Carnegie Mellon hacking team finishes 2nd at DefCon

Daniel Tkacik

Aug 9, 2021

PPP team member — **Source:** CyLab

A member of Carnegie Mellon’s hacking team, PPP, competes in the DefCon Capture the Flag competition in 2015. This year, the competed remotely.

Carnegie Mellon’s hacking team, the Plaid Parliament of Pwning (PPP), placed 2^nd this weekend at the annual DefCon cybersecurity conference’s Capture the Flag competition, widely regarded as the “Olympics of Hacking.”

“These are Olympic-level hackers who come from across the world to show their skills,” said Zardus, a pseudonym of a hacker who helped organize and run this year’s competition, at the DefCon closing ceremonies on Sunday.

As cybersecurity threats continue to grow and countless attacks make the daily headlines, competitions like DefCon's digital Capture the Flag give an opportunity for the most talented cybersecurity engineers to measure up against one another and learn about new techniques.

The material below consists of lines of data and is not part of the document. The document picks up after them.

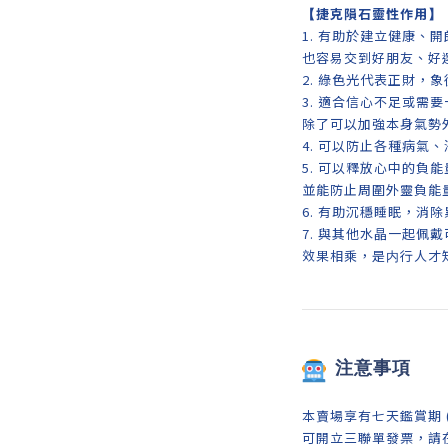
【
捷克隕石靈性作用
】
1. 有助於建立健康、
也容易交到好朋友、好
2. 綠色光代表正財，
3. 適合信心不足或需
除了可以加強本身氣勢
4.
可以防止各種病氣、
5. 可以釋放心中的負
並能防止周圍外靈負能
6. 有助沉穩睡眠，消
7. 與其他水晶一起佩
效果相乘，是内行人才
注意事項
本賣場享有七天鑑賞期 
可開立三聯單發票，請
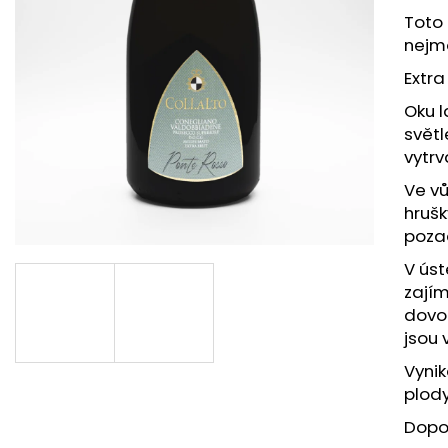
ČERVENÉ VÍNO NERO DI TROIA PUGLIA
BÍLÉ VÍNO ISIDO
Toto
“ORANGE EDITION” IGP, BAG IN TUBE, 3L
GIALLA 0,75L
nejmo
490 Kč
317 Kč
Extra
Oku l
světl
vytr
Ve vů
hruš
poza
V úst
zají
dovol
jsou
Vynik
plody
Dopor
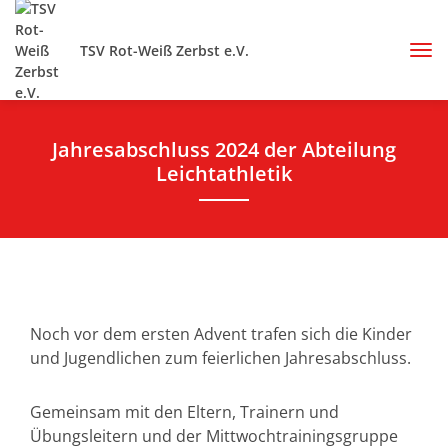
TSV Rot-Weiß Zerbst e.V.
Jahresabschluss 2024 der Abteilung
Leichtathletik
Noch vor dem ersten Advent trafen sich die Kinder
und Jugendlichen zum feierlichen Jahresabschluss.
Gemeinsam mit den Eltern, Trainern und
Übungsleitern und der Mittwochtrainingsgruppe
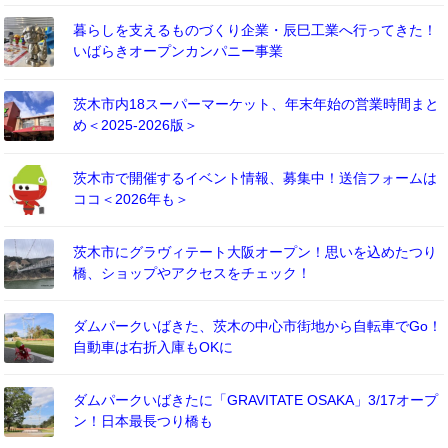
暮らしを支えるものづくり企業・辰巳工業へ行ってきた！
いばらきオープンカンパニー事業
茨木市内18スーパーマーケット、年末年始の営業時間まと
め＜2025-2026版＞
茨木市で開催するイベント情報、募集中！送信フォームは
ココ＜2026年も＞
茨木市にグラヴィテート大阪オープン！思いを込めたつり
橋、ショップやアクセスをチェック！
ダムパークいばきた、茨木の中心市街地から自転車でGo！
自動車は右折入庫もOKに
ダムパークいばきたに「GRAVITATE OSAKA」3/17オープ
ン！日本最長つり橋も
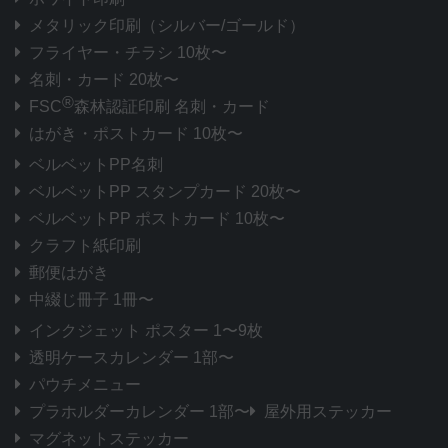
メタリック印刷
（シルバー/ゴールド）
フライヤー・チラシ 10枚〜
名刺・カード 20枚〜
®
FSC
森林認証印刷 名刺・カード
はがき・ポストカード 10枚〜
ベルベットPP名刺
ベルベットPP スタンプカード 20枚〜
ベルベットPP ポストカード 10枚〜
クラフト紙印刷
郵便はがき
中綴じ冊子 1冊〜
インクジェット ポスター 1〜9枚
透明ケースカレンダー 1部〜
パウチメニュー
プラホルダーカレンダー 1部〜
屋外用ステッカー
マグネットステッカー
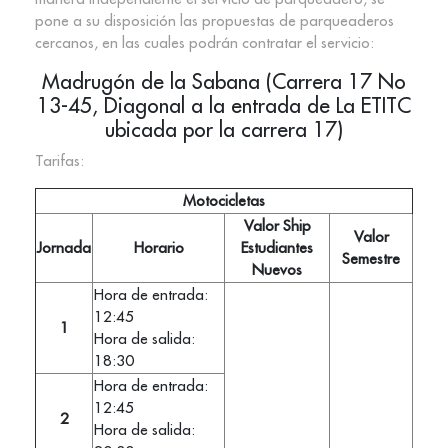
pone a su disposición las propuestas de parqueaderos
cercanos, en las cuales podrán contratar el servicio:
Madrugón de la Sabana (Carrera 17 No
13-45, Diagonal a la entrada de La ETITC
ubicada por la carrera 17)
Tarifas:
Motocicletas
Valor Ship
Valor
Jornada
Horario
Estudiantes
Semestre
Nuevos
Hora de entrada:
12:45
1
Hora de salida:
18:30
Hora de entrada:
12:45
2
Hora de salida:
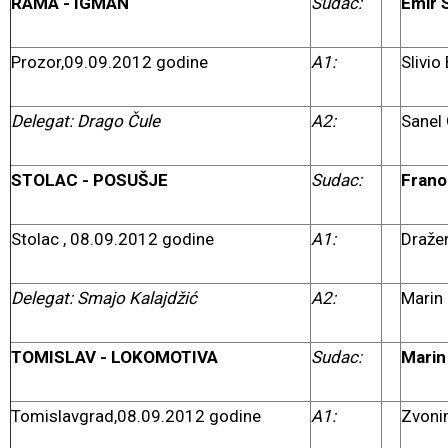
RAMA - IGMAN
Sudac:
Emir 
Prozor,09.09.2012 godine
A1:
Slivio
Delegat:
Drago Čule
A2:
Sanel 
STOLAC - POSUŠJE
Sudac:
Frano 
Stolac , 08.09.2012 godine
A1:
Dražen
Delegat: Smajo Kalajdžić
A2:
Marin 
TOMISLAV - LOKOMOTIVA
Sudac:
Marin 
Tomislavgrad,08.09.2012 godine
A1:
Zvonim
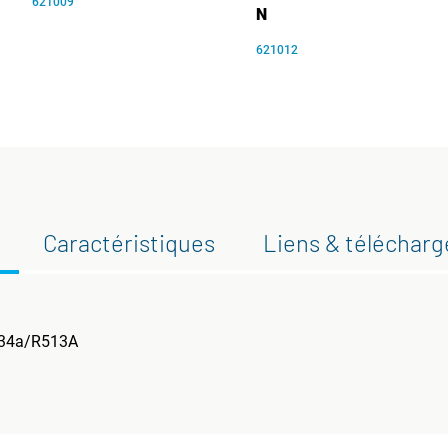
621009
N
621012
Caractéristiques
Liens & téléchar
134a/R513A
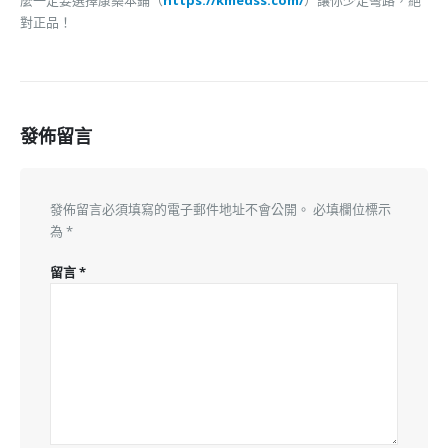
對正品！
發佈留言
發佈留言必須填寫的電子郵件地址不會公開。
必填欄位標示
為
*
留言
*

These are Olympic-level hackers who come from across the world to show their skills.
Zardus, pseudonym of a hacker who helped organize this year's competition

Over the course of the 72-hour hacking spree, teams of hackers worked to steal digital flags from their opponents’ computer servers while simultaneously trying to protect their own. Sixteen qualifying teams took part in this year’s competition, representing China, Israel, Italy, Romania, South Korea, Sweden, Taiwan, and the United States. Some teams participated in-person at the conference venue in Las Vegas, while others—including PPP—participated remotely.

DefCon scoreboard — **Source:** @oooverflow

The battle was absolutely fierce with the teams competing across several domains: web, bare metal ruby, network devices, and hyper visor escapes!

PPP was in 2^nd place overall heading into Sunday, with 693 points to team Katzebin from China with 783 points. On the final day of competition, all teams’ scores and placements were intentionally hidden by the organizers, sending everyone into a hacking frenzy.

“There was this war of attrition. Exploit after exploit, stealth attacks, strategic disclosure of vulnerabilities,” said Zardus. “It was wild.”

PPP came up just short of the top spot by the end. Katzebin finished with 869 points, besting PPP’s score of 825. While only 44 points separated first and second place, the third place team, Tea Deliverers from China, finished 274 points behind PPP with a score of 551.

PPP first formed in 2009 and began competing at DefCon in 2010. The team previously won DefCon titles in 2013, 2014, 2016, 2017, and 2019.